In his final chapter 'Wagner and Religion' Ian Dallas cuts to the Islamic chase and interprets Wagner's repeated rejection of Judeo-Christianity as leaving the door wide open for the third great monotheistic tradition. Wagner's longed for 'one religion and no state' is revealed as Islam and the small problem that there is only limited evidence to support this is dismissed with the explanation that "Wagner has, partly despite himself, and partly aware" written the first Islamic music drama. The main evidence produced to support the Islamic sub-text is Wagner's 1852 assertion that the 14th century Persian poet and mystic Hafez "is the greatest and most sublime philosopher". Ian Dallas dismisses the "small group of confused christians who look to Parsifal to uphold their bizarre religion of ritual homeopathic anthropophagism" and instead gives us a full-blown Islamic interpretation of Wagner. As with all other quotes this one retains Dallas' subjective capitalisation.
What happens next is the transformation of all the christian rites into their Islamic equivalent. Firstly Parsifal declares himself King. Islam law is founded on leadership. He bathes himself in water - the act of baptism is transformed into the act of wudhu' or ritual purification by water before prayer. Parsifal, following Qur'anic instruction, bathes his face and head, arms and feet. The act is completed by the annointing which in turn is the perfuming of the muslim. The 'Good' Friday of the calendar becomes the Friday instituted as the day of public worship...
So are we ready for an Islamic interpretation of Wagner? I sincerely hope we are, even if it does not meet with our approval. The dissenters will certainly be in the majority, but Ian Dallas deserves praise for taking us far beyond our comfort zone, which is more than most current Wagner bicentennial are events are doing. Jungians, Christians and other Western groupings have given us their perspective on Wagner, so why not Muslims? And Ian Dallas would not be the first to controversially reinterpret a musical masterpiece: as recounted here previously, that great patriotic anthem Jerusalem started life a a recruiting song for a syncretic spiritual movement. There is much to relish in The New Wagnerian, but also much to question. But that can also be said of Wagner, who we are celebrating so enthusiastically this year. Now does anyone know of any books about Britten and Sufism?

* Sources include:
- The New Wagnerian by Ian Dallas (ISBN 844047475X) published by Freiburg Books, Granada, Spain. See note below on availability.
- Personal website of Abdalqadir as-Sufi
- Text of presentation by Abdassabur Kirke on Ian Dallas' writings.
- 'The work of Shaykh Dr.Abdalqadir as sufi' at Ummah, the online Muslim community.

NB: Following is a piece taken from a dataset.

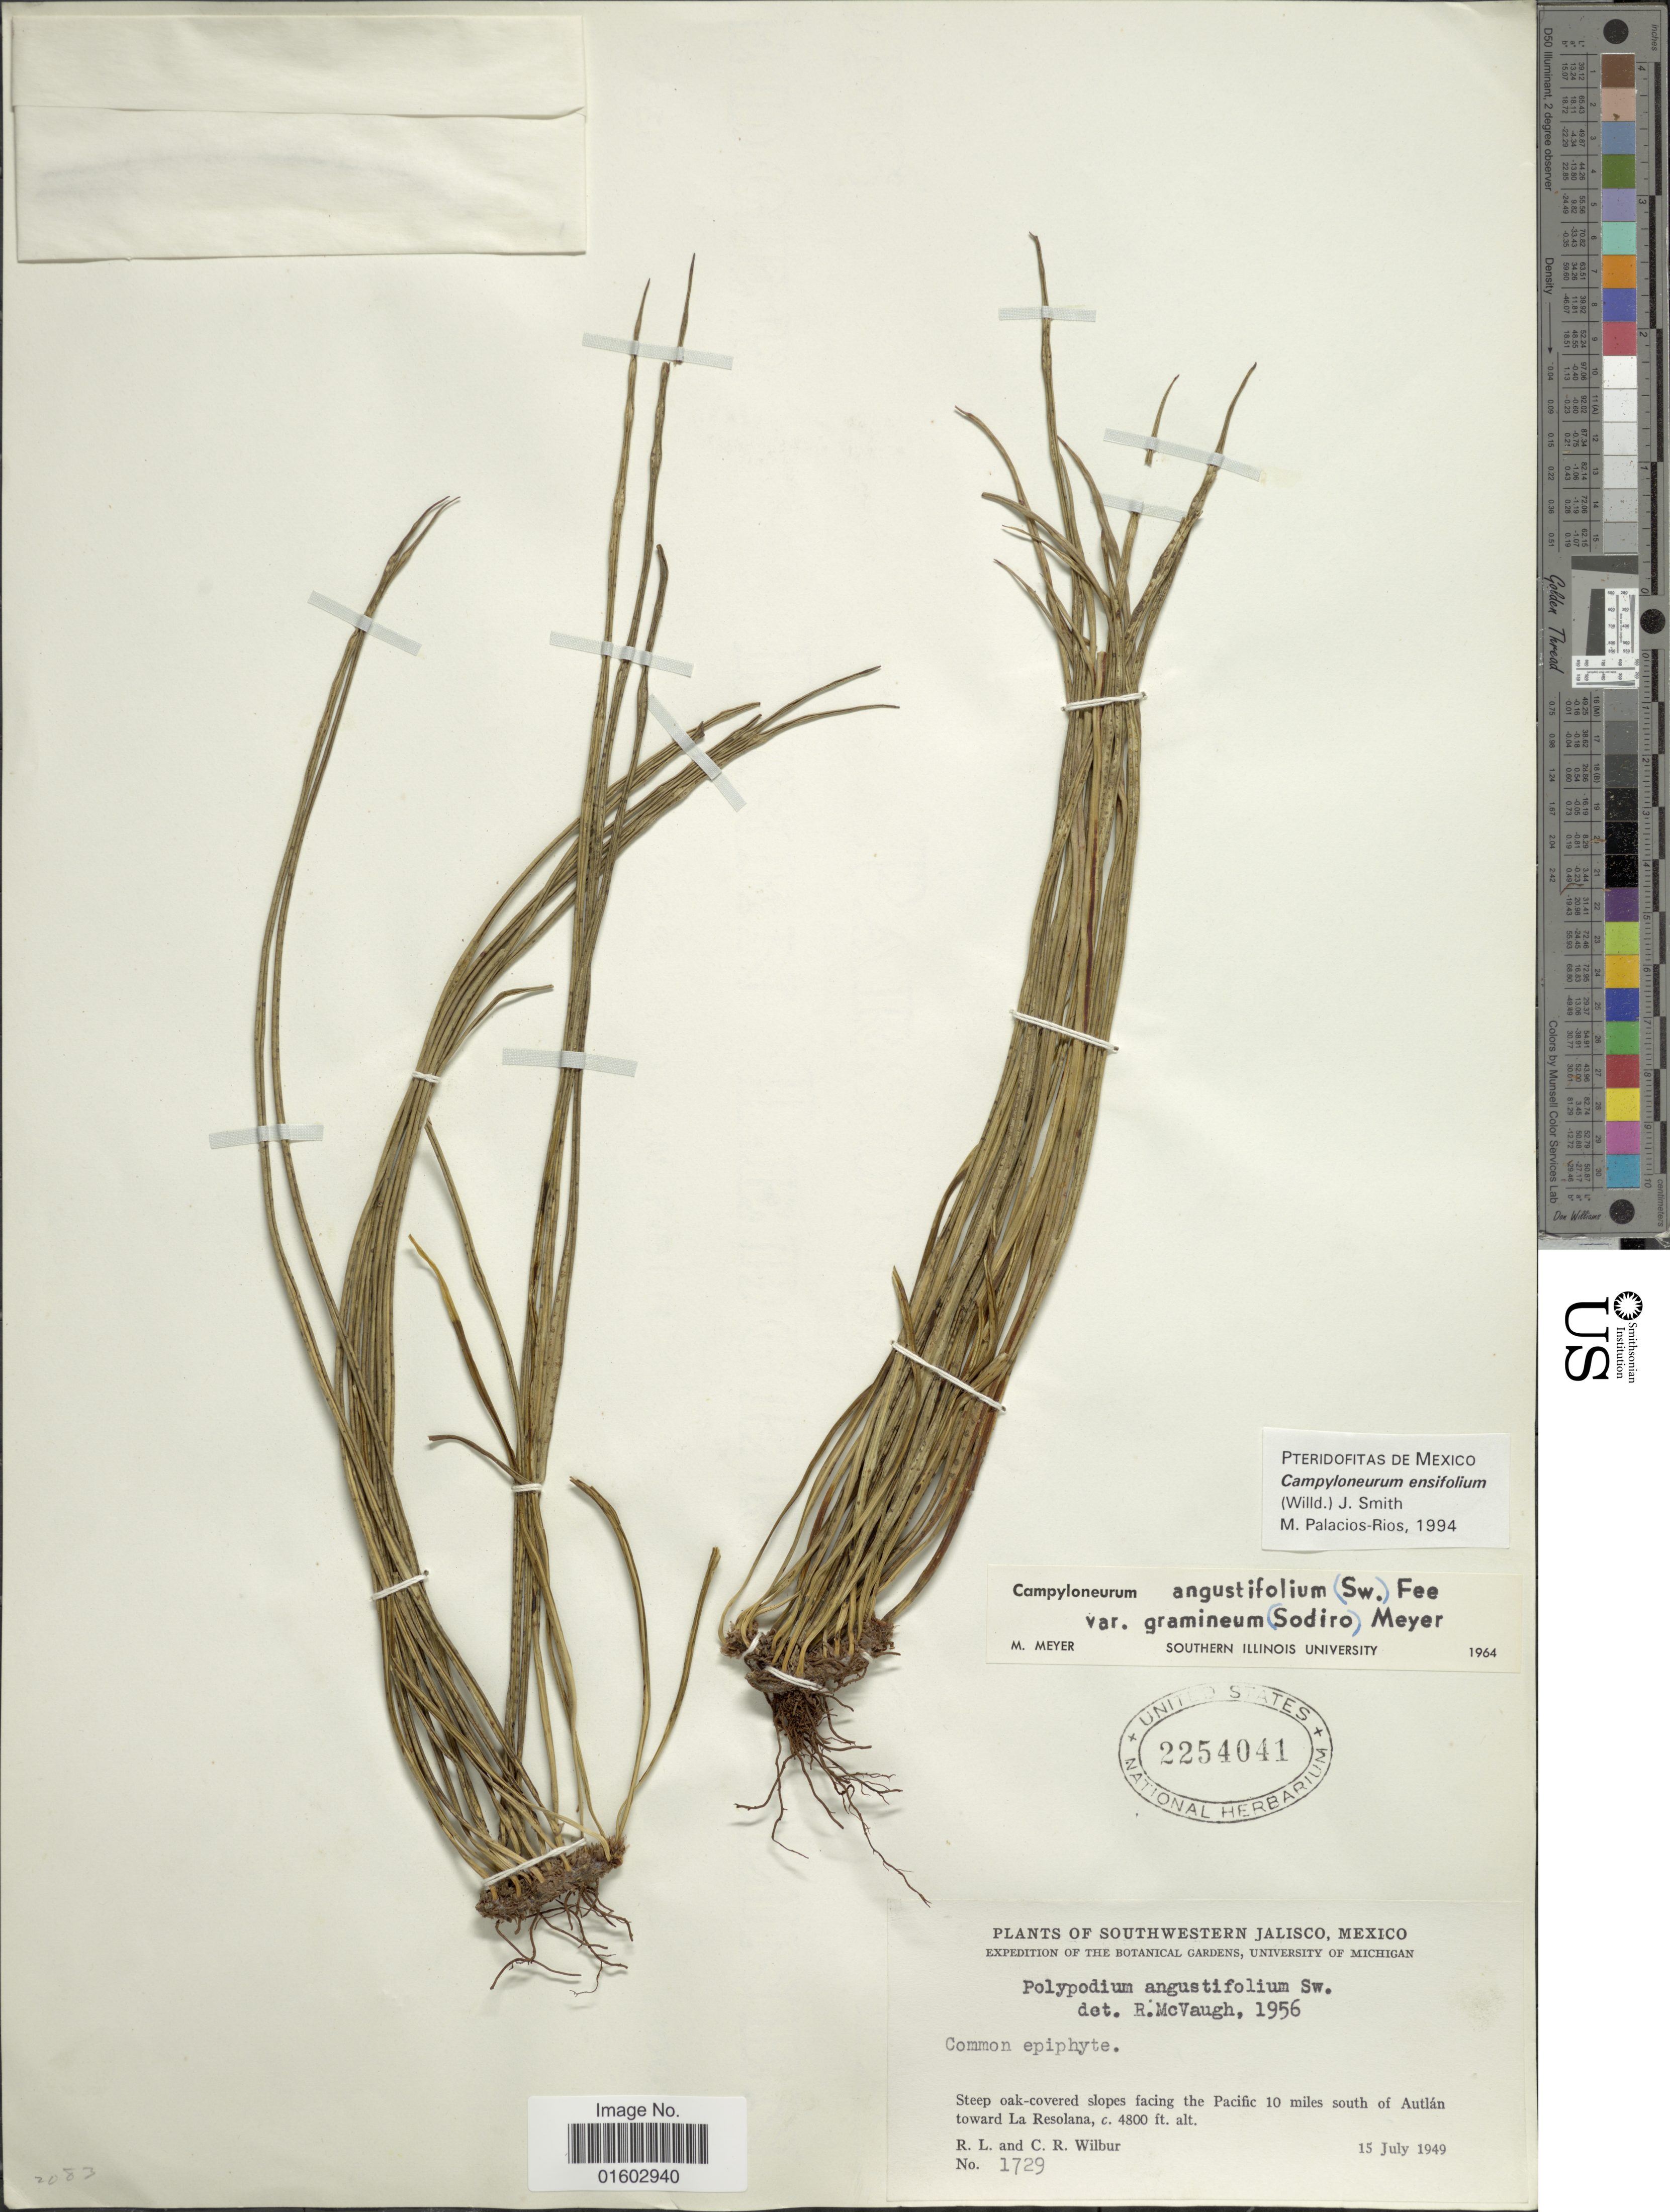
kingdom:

** It appears that the Islamic publisher Bookworks in Norwich - with which I have absolutely no connection - has the small remaining stock of The New Wagnerian. Copies can be bought from them via Amazon. The Bookworks also publishes Ian Dallas: Collected Works which includes The New Wagnerian and his highly recommended Sufi novel The Book of Strangers.

*** Wagner at the 2013 BBC Proms
- The Ring with Daniel Barenboim and the Staatskapelle Berlin on July 22, 23, 26 and 28.
- Tristan and Isolde with Semyon Bychkov and the BBC Symphony Orchestra on July 27.
- Tannhäuser with Donald Runnicles and the BBC Scottish Symphony Orchestra on August 4.
- Parsifal with Sir Mark Elder and the Hallé Orchestra on August 25.

**** Ian Dallas' interpretation of Wagner will almost certainly meet with disapproval. But there are interesting similarities between my header and footer photos.